“Stories like Spy Princess have a real connection in the modern era. And to have a statue here reminds us of just that…the multicultural aspect, the international aspect of her life and her sacrifice. It will get many more people to ask the question — who she was, why she is here and what we could achieve in her memory.”HRH Princess Royal, 8 November 2012 at the unveiling of the memorial for Noor Inayat Khan
Noor Inayat Khan, a descendant of the legendary Tipu Sultan, was a secret agent in the Second World War. She was infiltrated into France by the Special Operations Executive (SOE), Churchill’s secret organisation that sought to “set Europe ablaze”.

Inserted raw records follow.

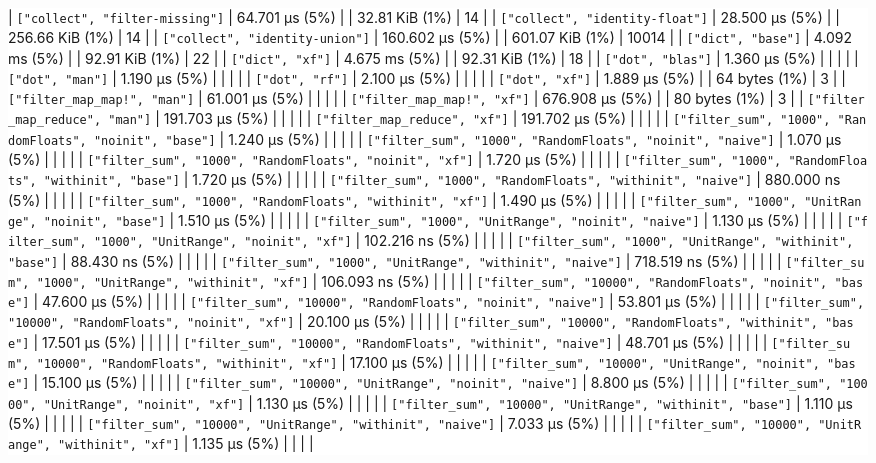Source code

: | `["collect", "filter-missing"]`                                |  64.701 μs (5%) |         |  32.81 KiB (1%) |          14 |
| `["collect", "identity-float"]`                                |  28.500 μs (5%) |         | 256.66 KiB (1%) |          14 |
| `["collect", "identity-union"]`                                | 160.602 μs (5%) |         | 601.07 KiB (1%) |       10014 |
| `["dict", "base"]`                                             |   4.092 ms (5%) |         |  92.91 KiB (1%) |          22 |
| `["dict", "xf"]`                                               |   4.675 ms (5%) |         |  92.31 KiB (1%) |          18 |
| `["dot", "blas"]`                                              |   1.360 μs (5%) |         |                 |             |
| `["dot", "man"]`                                               |   1.190 μs (5%) |         |                 |             |
| `["dot", "rf"]`                                                |   2.100 μs (5%) |         |                 |             |
| `["dot", "xf"]`                                                |   1.889 μs (5%) |         |   64 bytes (1%) |           3 |
| `["filter_map_map!", "man"]`                                   |  61.001 μs (5%) |         |                 |             |
| `["filter_map_map!", "xf"]`                                    | 676.908 μs (5%) |         |   80 bytes (1%) |           3 |
| `["filter_map_reduce", "man"]`                                 | 191.703 μs (5%) |         |                 |             |
| `["filter_map_reduce", "xf"]`                                  | 191.702 μs (5%) |         |                 |             |
| `["filter_sum", "1000", "RandomFloats", "noinit", "base"]`     |   1.240 μs (5%) |         |                 |             |
| `["filter_sum", "1000", "RandomFloats", "noinit", "naive"]`    |   1.070 μs (5%) |         |                 |             |
| `["filter_sum", "1000", "RandomFloats", "noinit", "xf"]`       |   1.720 μs (5%) |         |                 |             |
| `["filter_sum", "1000", "RandomFloats", "withinit", "base"]`   |   1.720 μs (5%) |         |                 |             |
| `["filter_sum", "1000", "RandomFloats", "withinit", "naive"]`  | 880.000 ns (5%) |         |                 |             |
| `["filter_sum", "1000", "RandomFloats", "withinit", "xf"]`     |   1.490 μs (5%) |         |                 |             |
| `["filter_sum", "1000", "UnitRange", "noinit", "base"]`        |   1.510 μs (5%) |         |                 |             |
| `["filter_sum", "1000", "UnitRange", "noinit", "naive"]`       |   1.130 μs (5%) |         |                 |             |
| `["filter_sum", "1000", "UnitRange", "noinit", "xf"]`          | 102.216 ns (5%) |         |                 |             |
| `["filter_sum", "1000", "UnitRange", "withinit", "base"]`      |  88.430 ns (5%) |         |                 |             |
| `["filter_sum", "1000", "UnitRange", "withinit", "naive"]`     | 718.519 ns (5%) |         |                 |             |
| `["filter_sum", "1000", "UnitRange", "withinit", "xf"]`        | 106.093 ns (5%) |         |                 |             |
| `["filter_sum", "10000", "RandomFloats", "noinit", "base"]`    |  47.600 μs (5%) |         |                 |             |
| `["filter_sum", "10000", "RandomFloats", "noinit", "naive"]`   |  53.801 μs (5%) |         |                 |             |
| `["filter_sum", "10000", "RandomFloats", "noinit", "xf"]`      |  20.100 μs (5%) |         |                 |             |
| `["filter_sum", "10000", "RandomFloats", "withinit", "base"]`  |  17.501 μs (5%) |         |                 |             |
| `["filter_sum", "10000", "RandomFloats", "withinit", "naive"]` |  48.701 μs (5%) |         |                 |             |
| `["filter_sum", "10000", "RandomFloats", "withinit", "xf"]`    |  17.100 μs (5%) |         |                 |             |
| `["filter_sum", "10000", "UnitRange", "noinit", "base"]`       |  15.100 μs (5%) |         |                 |             |
| `["filter_sum", "10000", "UnitRange", "noinit", "naive"]`      |   8.800 μs (5%) |         |                 |             |
| `["filter_sum", "10000", "UnitRange", "noinit", "xf"]`         |   1.130 μs (5%) |         |                 |             |
| `["filter_sum", "10000", "UnitRange", "withinit", "base"]`     |   1.110 μs (5%) |         |                 |             |
| `["filter_sum", "10000", "UnitRange", "withinit", "naive"]`    |   7.033 μs (5%) |         |                 |             |
| `["filter_sum", "10000", "UnitRange", "withinit", "xf"]`       |   1.135 μs (5%) |         |                 |             |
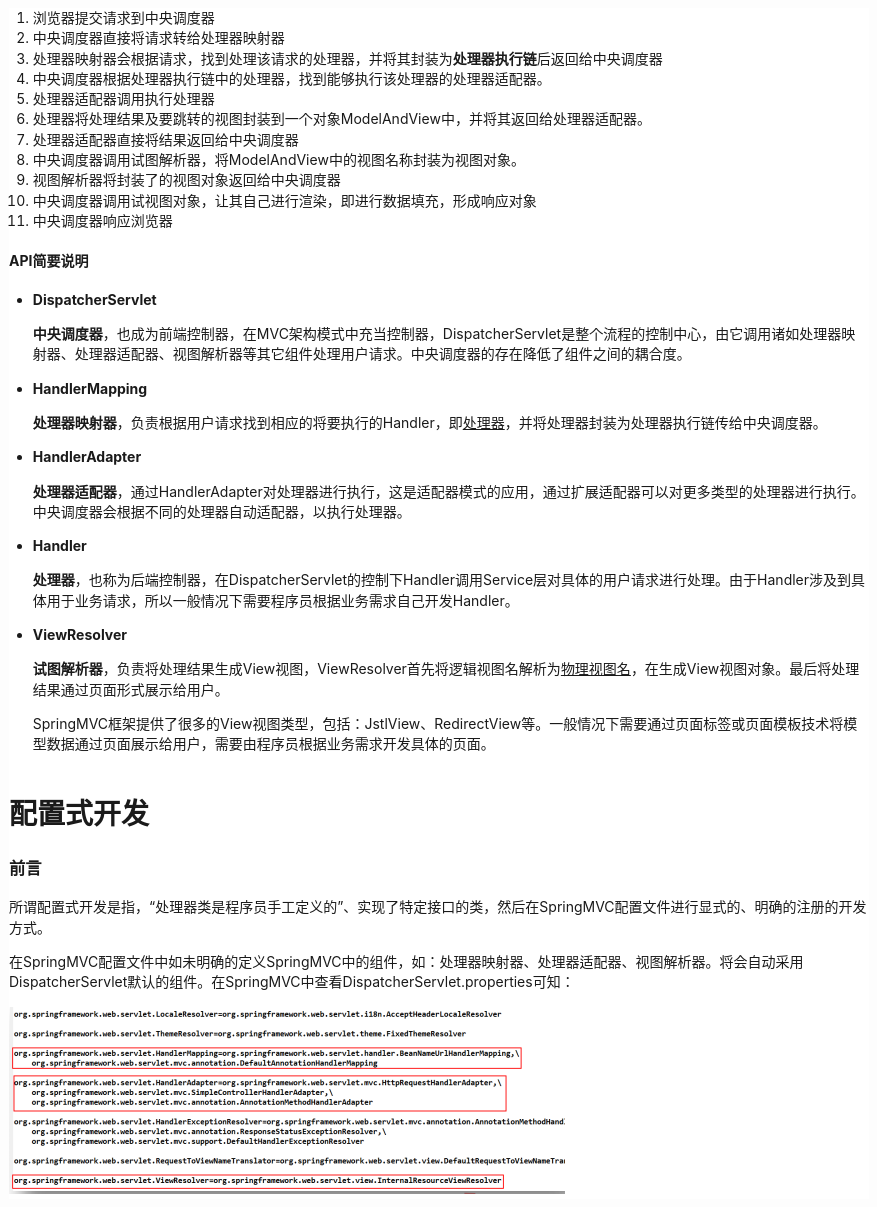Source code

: 1. 浏览器提交请求到中央调度器
2. 中央调度器直接将请求转给处理器映射器
3. 处理器映射器会根据请求，找到处理该请求的处理器，并将其封装为**处理器执行链**后返回给中央调度器
4. 中央调度器根据处理器执行链中的处理器，找到能够执行该处理器的处理器适配器。
5. 处理器适配器调用执行处理器
6. 处理器将处理结果及要跳转的视图封装到一个对象ModelAndView中，并将其返回给处理器适配器。
7. 处理器适配器直接将结果返回给中央调度器
8. 中央调度器调用试图解析器，将ModelAndView中的视图名称封装为视图对象。
9. 视图解析器将封装了的视图对象返回给中央调度器
10. 中央调度器调用试视图对象，让其自己进行渲染，即进行数据填充，形成响应对象
11. 中央调度器响应浏览器



#### API简要说明

- **DispatcherServlet**

  **中央调度器**，也成为前端控制器，在MVC架构模式中充当控制器，DispatcherServlet是整个流程的控制中心，由它调用诸如处理器映射器、处理器适配器、视图解析器等其它组件处理用户请求。中央调度器的存在降低了组件之间的耦合度。

- **HandlerMapping**

  **处理器映射器**，负责根据用户请求找到相应的将要执行的Handler，即[处理器](用于完成将用户请求映射为要处理该请求的处理器)，并将处理器封装为处理器执行链传给中央调度器。

- **HandlerAdapter**

  **处理器适配器**，通过HandlerAdapter对处理器进行执行，这是适配器模式的应用，通过扩展适配器可以对更多类型的处理器进行执行。中央调度器会根据不同的处理器自动适配器，以执行处理器。

- **Handler**

  **处理器**，也称为后端控制器，在DispatcherServlet的控制下Handler调用Service层对具体的用户请求进行处理。由于Handler涉及到具体用于业务请求，所以一般情况下需要程序员根据业务需求自己开发Handler。

- **ViewResolver**

  **试图解析器**，负责将处理结果生成View视图，ViewResolver首先将逻辑视图名解析为[物理视图名](具体的页面地址)，在生成View视图对象。最后将处理结果通过页面形式展示给用户。

  SpringMVC框架提供了很多的View视图类型，包括：JstlView、RedirectView等。一般情况下需要通过页面标签或页面模板技术将模型数据通过页面展示给用户，需要由程序员根据业务需求开发具体的页面。





# 配置式开发

### 前言

​	所谓配置式开发是指，“处理器类是程序员手工定义的”、实现了特定接口的类，然后在SpringMVC配置文件进行显式的、明确的注册的开发方式。

​	在SpringMVC配置文件中如未明确的定义SpringMVC中的组件，如：处理器映射器、处理器适配器、视图解析器。将会自动采用DispatcherServlet默认的组件。在SpringMVC中查看DispatcherServlet.properties可知：

![DispatchServlet默认组件](photo\DispatchServlet默认组件.bmp)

Armed with only a false passport and a pistol, the beautiful and gentle Noor became the first woman radio operator to be sent to occupied Paris.
However, she was betrayed and captured by the Germans. Despite being repeatedly tortured and interrogated, she revealed nothing. She was executed by an SS officer on September 13, 1944, at Dachau Concentration Camp. She was only 30.
Britain posthumously awarded her the George Cross for her extraordinary bravery, and France honoured her with the Croix de Guerre.
The Noor Inayat Khan Memorial was successful in its campaign to install the memorial of Noor in Gordon Square. On 8 November 2012, HRH Princess Royal unveiled the memorial at a moving ceremony attended by over 450 people, including Noor’s family, veterans, M.Ps, peers, Ambassadors, High Commissioners and guests from India, USA, Germany, Netherlands, France and Russia. A special message from Noor’s brother, Hidayat Inayat-Khan was read out. It has been a wonderful journey and we would like to thank everyone for it.
Two and a half million Indian soldiers volunteered for the Second World War, fighting in far-away fields in Africa, Europe and the Far East. It was the largest volunteer army in history and suffered the highest casualties. Indian soldiers were awarded 28 Victoria Crosses and 9 George Crosses in World War II.